Maybe I'll change the average bitrate in HB to 3000
and check again.

With a 42" screen you can get away with 2000-2500. Now if I had a 50" plasma like you, I would probably go to 3000 also double pass. :)
 
With a 42" screen you can get away with 2000-2500. Now if I had a 50" plasma like you, I would probably go to 3000 also double pass. :)

When I tried 3000 streaming was tough on the system. A lot of stuttering. I assume you sync the films?
 
When I tried 3000 streaming was tough on the system. A lot of stuttering. I assume you sync the films?

No, I stream everything. So you're getting pauses during playback.

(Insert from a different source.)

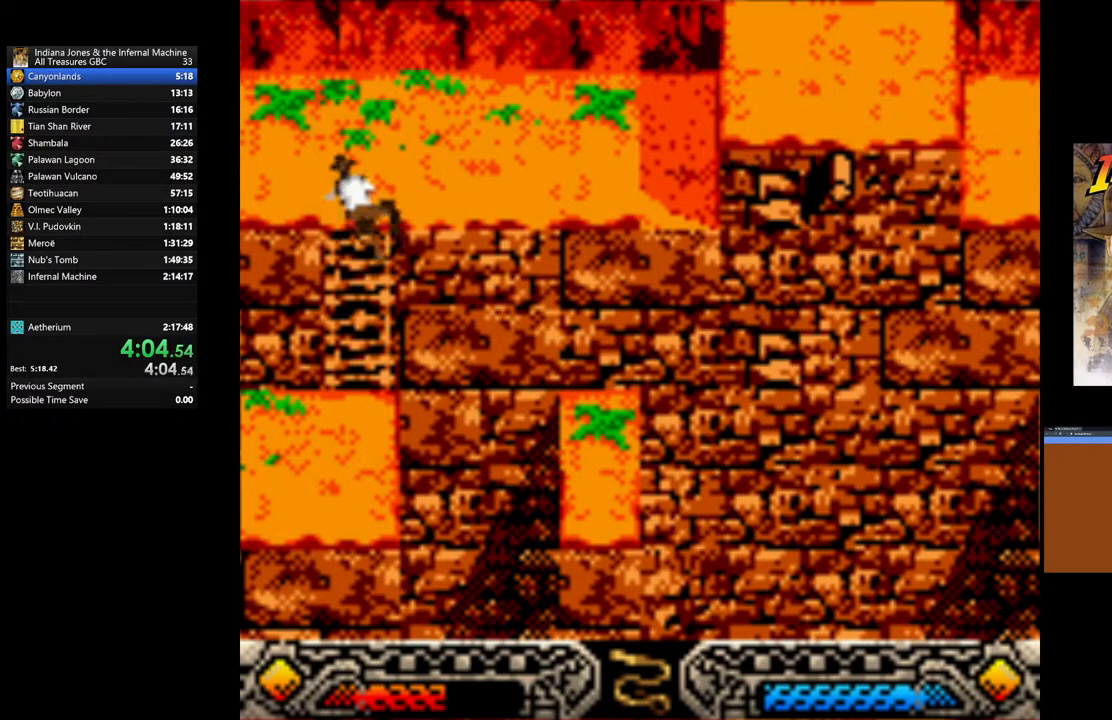
{"buttons": [], "left_stick": "right", "right_stick": "center", "events": [[17, "left_stick", "right"]]}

Your on "G" or "N"? If you look at your ATV settings, do you show a full strength signal on ATV?
 
With a 42" screen you can get away with 2000-2500. Now if I had a 50" plasma like you, I would probably go to 3000 also double pass. :)

Heck, most of the time, I can get away with a little less than 2000-2500, but that is also usually when all the macroblocking begins to appear on certain material as well.
 
I'm on a G network and yes... full strength.

Thats odd, because I have the Airport with G network and do not get these streaming issues during normal use. The computer that host all my media is an iMac G5 and works great.

The only time I've seen the issue you describe come up is when I was transferring 30GB of data from a MBP to the iMac on the public folder through Airport, which is something that happens rarely. Perhaps restarting your ABS or giving it a lower multicast rate may help.
 
Has anyone tried turning on the VFR setting? Just wondering if that would be a good idea. Does anyone deinterlace?
 
Has anyone tried turning on the VFR setting? Just wondering if that would be a good idea. Does anyone deinterlace?

VFR is best left to being used on animated content. Some animated shows are encoded in a way that they aren't a fixed framerate (24 or 30 fps), and instead jump around anywhere between 15-30 fps (and in rare cases, you can run into 48 or 60fps segments which are nearly impossible to get right).

Deinterlacing is really only useful if you see 'combing' in the picture, where the even and odd lines don't match up.